Start of Supplied passage
Richard Greenberg (born February 22, 1958) is an American playwright and television writer known for his subversively humorous depictions of middle-class American life. He has had more than 25 plays premiere on and Off-Broadway in New York City and eight at the South Coast Repertory Theatre in Costa Mesa, California, including The Violet Hour, Everett Beekin, and Hurrah at Last.

Greenberg is perhaps best known for his 2003 Tony Award winning play, Take Me Out, about the conflicts that arise after a Major League Baseball player nonchalantly announces to the media that he is gay. The play premiered in London and ran in New York as the first collaboration between England's Donmar Warehouse and New York's Public Theater. After it transferred to Broadway in early 2003, Take Me Out won widespread critical acclaim for Greenberg and many prestigious awards.

Background and education
Greenberg grew up in East Meadow, New York, a middle-class Long Island town in Nassau County, east of New York City. His father, Leon Greenberg, was an executive for New York's Century Theaters movie chain, and his mother Shirley was a homemaker. Greenberg graduated from East Meadow High School in 1976 and went on to attend Princeton University, where he graduated magna cum laude with an A.B. in English. As part of his degree, Greenberg completed a 438-page senior thesis titled "A Romantic Career - A Novel". At Princeton, Greenberg studied creative writing under Joyce Carol Oates and roomed with future Harvard economics professor Greg Mankiw. Later he attended Harvard for graduate work in English and American literature, but dropped out of the program when he was accepted to the Yale School of Drama's playwriting program in 1985.

Career
Along with Take Me Out, Greenberg's plays include The Dazzle, The American Plan, Life Under Water, and The Author's Voice. His adaptation of August Strindberg's Dance of Death ran on Broadway in 2002, starring Ian McKellen, Helen Mirren, and David Strathairn.

He received the George Oppenheimer Award presented by Newsday in 1985 for The Bloodletters, produced off-off-Broadway while he was at Yale. In 1998 he was the first winner of the PEN/Laura Pels Theater Award for a playwright in mid-career.

In 2013, Greenberg worked on three shows: on Broadway, an adaptation of Breakfast at Tiffany's and The Assembled Parties, and the book for the musical Far From Heaven, which opened in June 2013 at Playwrights Horizons.
End of Supplied passage
Start of Data under study
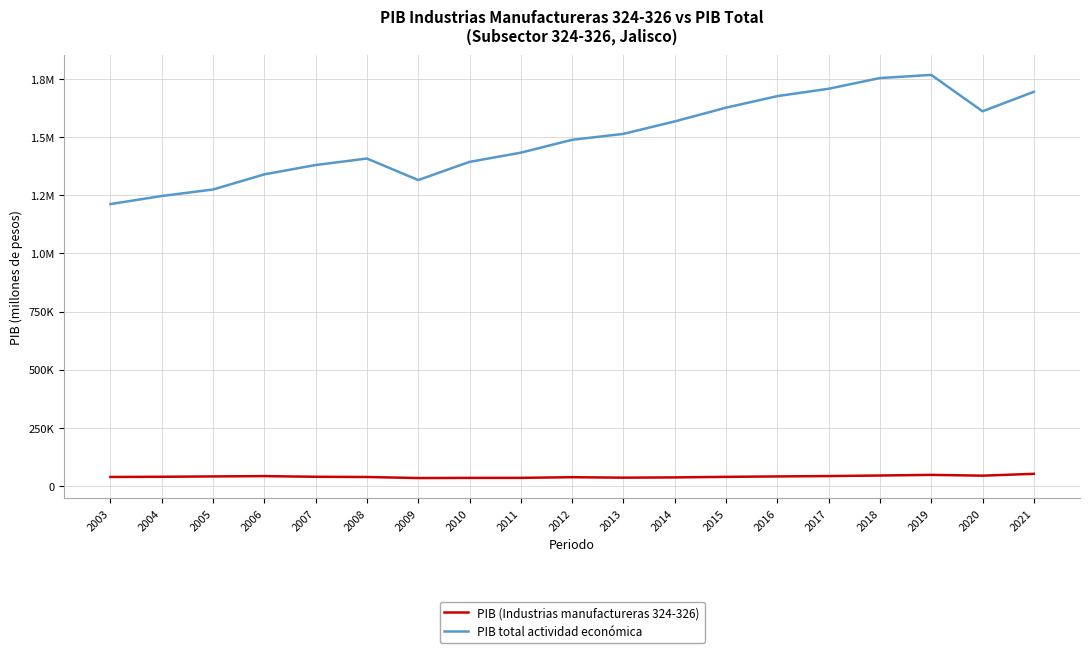

What are all the series names shown in the legend?

PIB (Industrias manufactureras 324-326), PIB total actividad económica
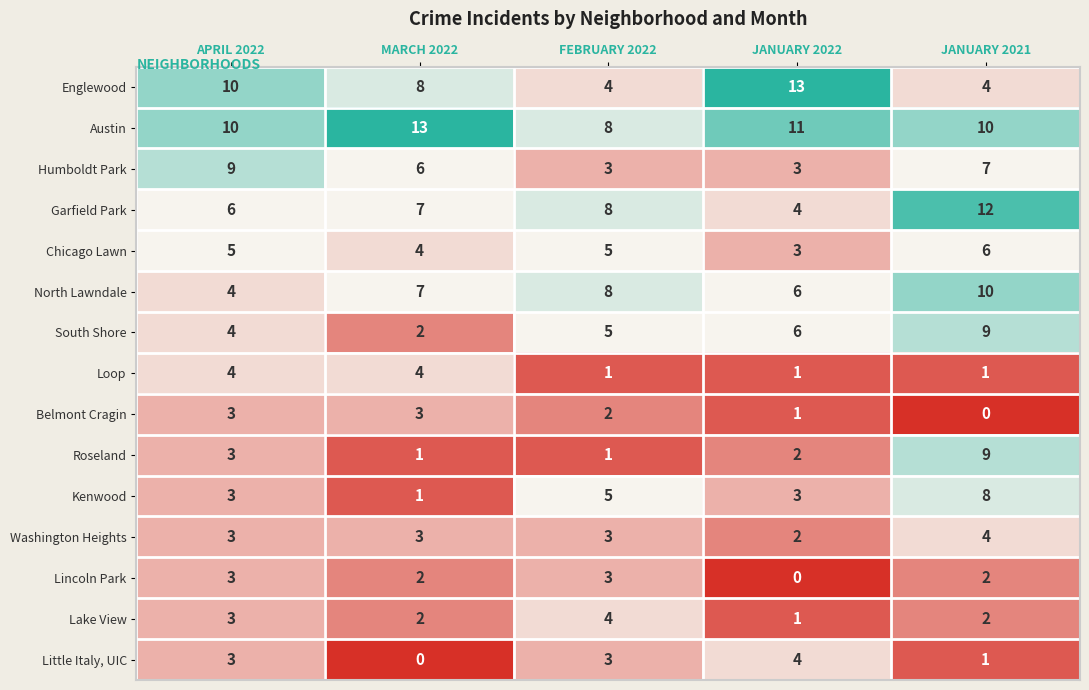

How many categories are shown in the chart?

5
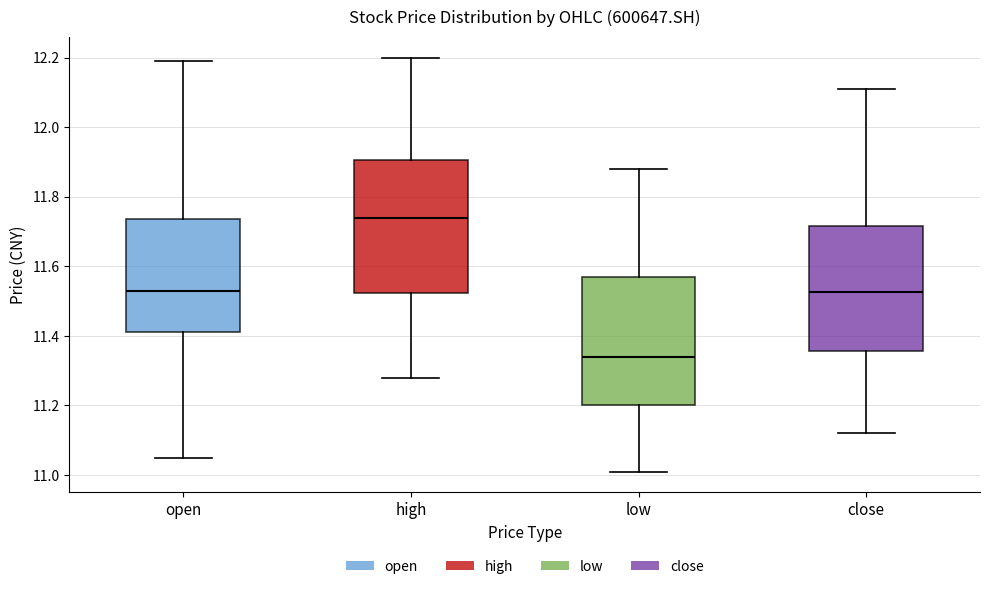

Which box has the lowest median line?

low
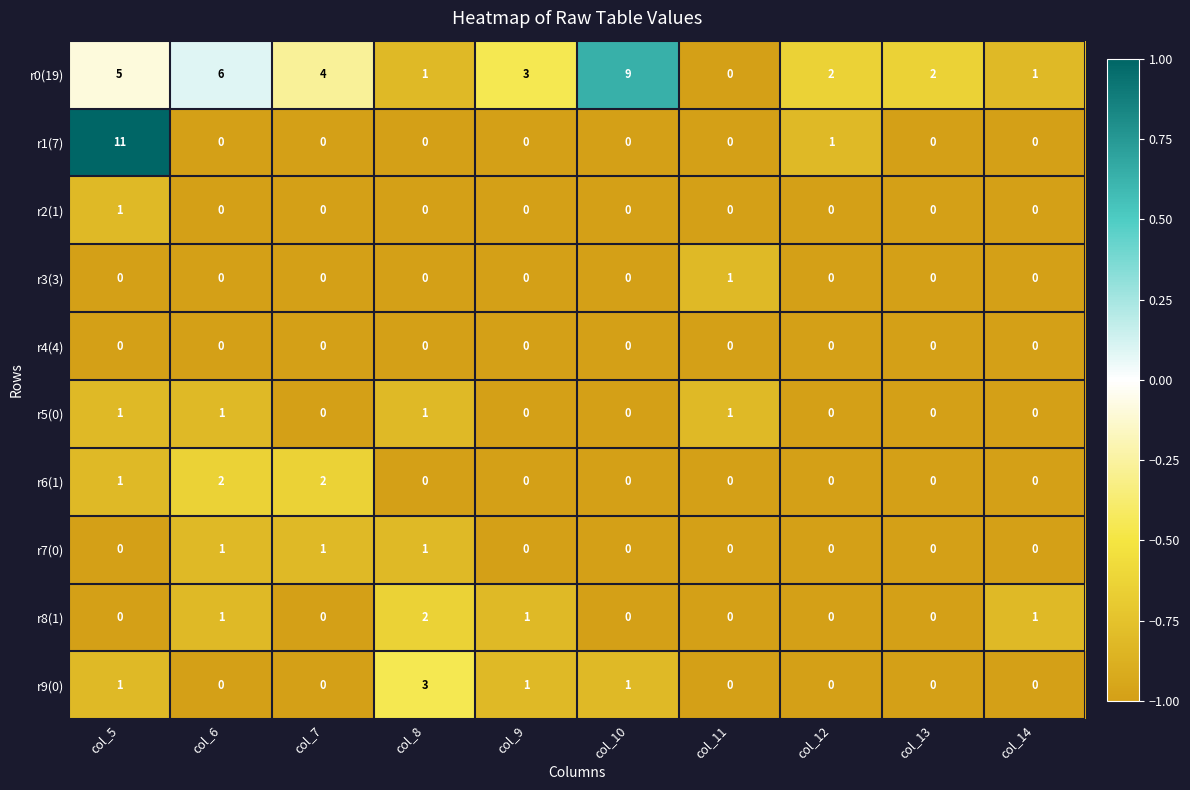

What is the difference between the maximum and minimum values in the r0(19) series?

9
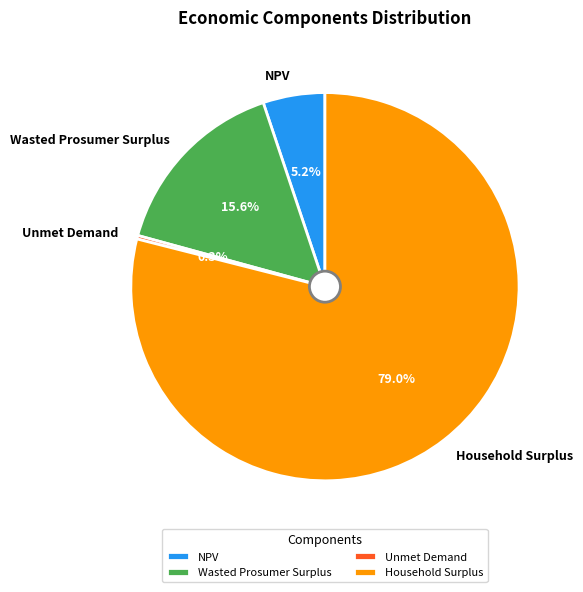

The Wasted Prosumer Surplus slice represents 16% of the pie. True or false?

True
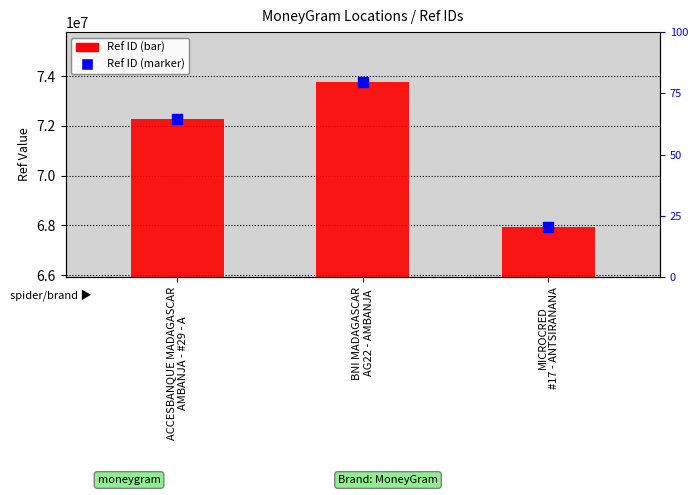

Which series contains the highest Y value?

Ref ID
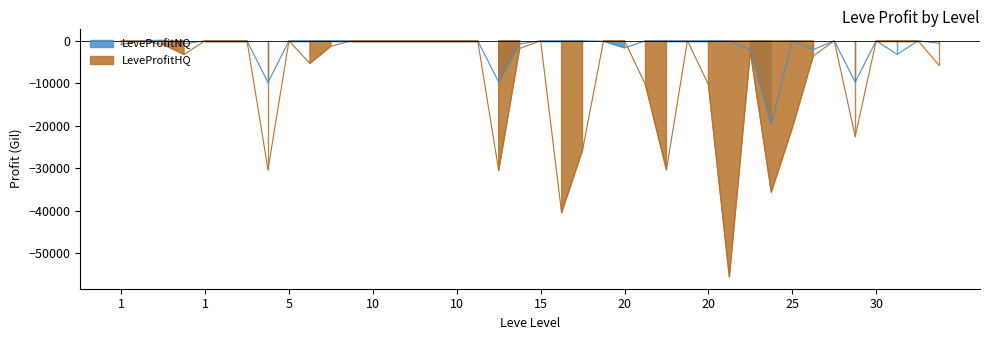

How many series are shown in this chart?

2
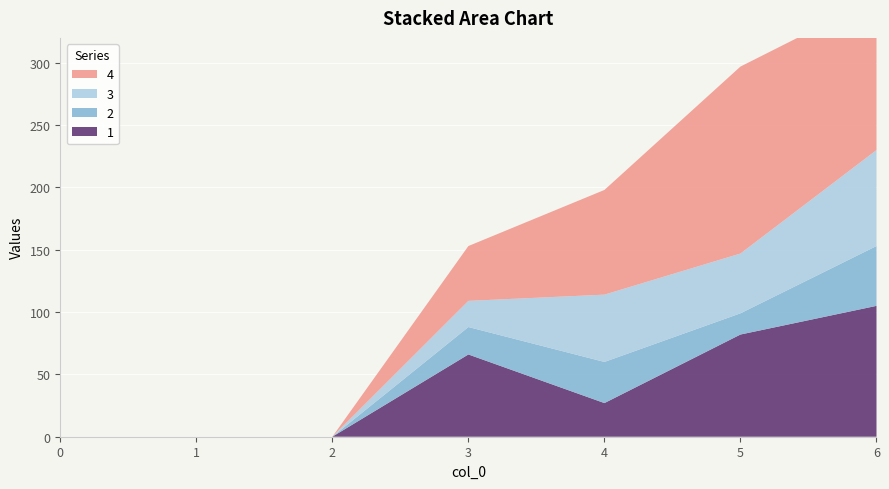

Reading left to right, list all the values displayed in this chart.

1: 0=0	1=0	2=0	3=66	4=27	5=82	6=105
2: 0=0	1=0	2=0	3=22	4=33	5=17	6=48
3: 0=0	1=0	2=0	3=21	4=54	5=48	6=77
4: 0=0	1=0	2=0	3=44	4=84	5=150	6=122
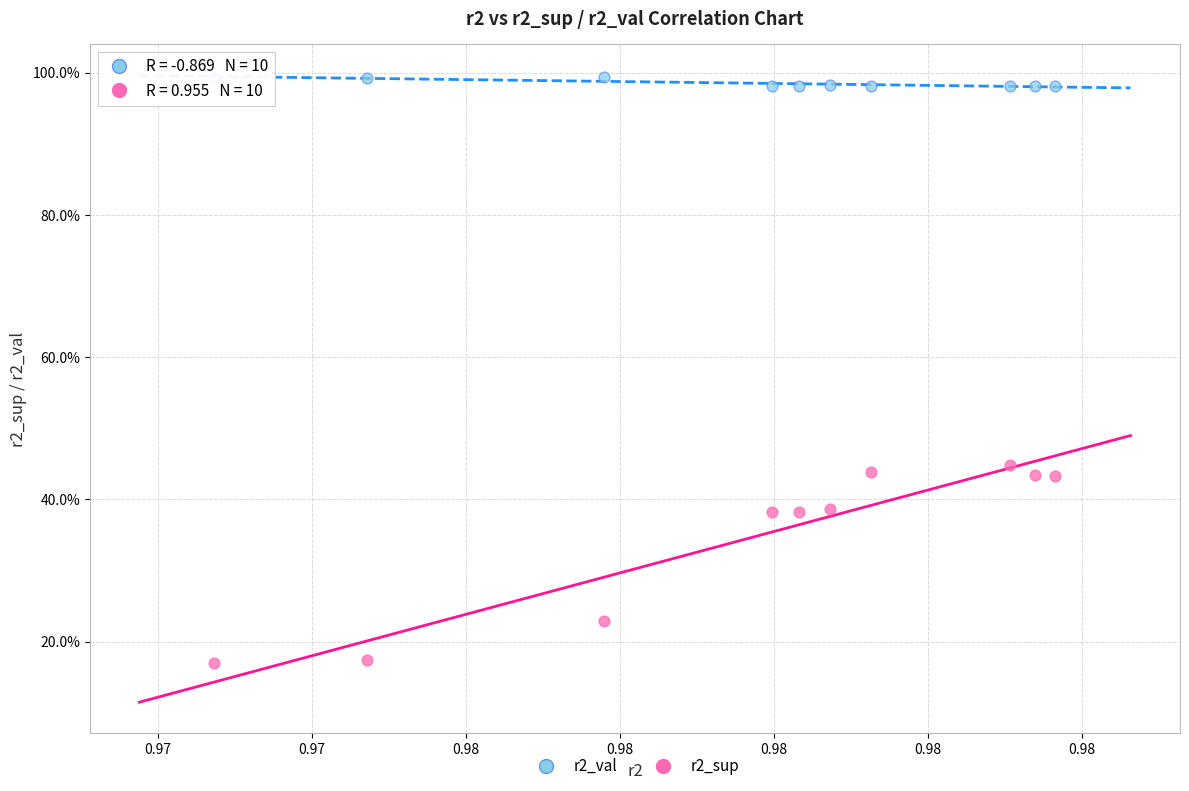

What are all the series names shown in the legend?

r2_val, r2_sup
End of Data under study
> _What is expected_
Continue the account of Richard Greenberg's life and work from the point where it stops.

> _Response area_
His play Our Mother's Brief Affair premiered at the South Coast Repertory Theatre in Costa Mesa in April 2009. Directed by Pam MacKinnon, the cast featured Jenny O'Hara, Matthew Arkin, Arye Gross and Marin Hinkle. This was a commission from the SCRT. The play opened on Broadway at the Samuel J. Friedman Theatre, produced by the Manhattan Theatre Club, on December 28, 2015 (previews), and officially on January 20, 2016, starring Linda Lavin.

His play The Babylon Line premiered Off-Broadway at Lincoln Center Theater's Mitzi E. Newhouse Theater on November 10, 2016, in previews, and officially on December 5. Directed by Terry Kinney, the cast features Josh Radnor as a writing teacher and Elizabeth Reaser as his student. The play was first performed at New York Stage and Film & Vassar College's Powerhouse Theater in June and July 2014, starring Radnor.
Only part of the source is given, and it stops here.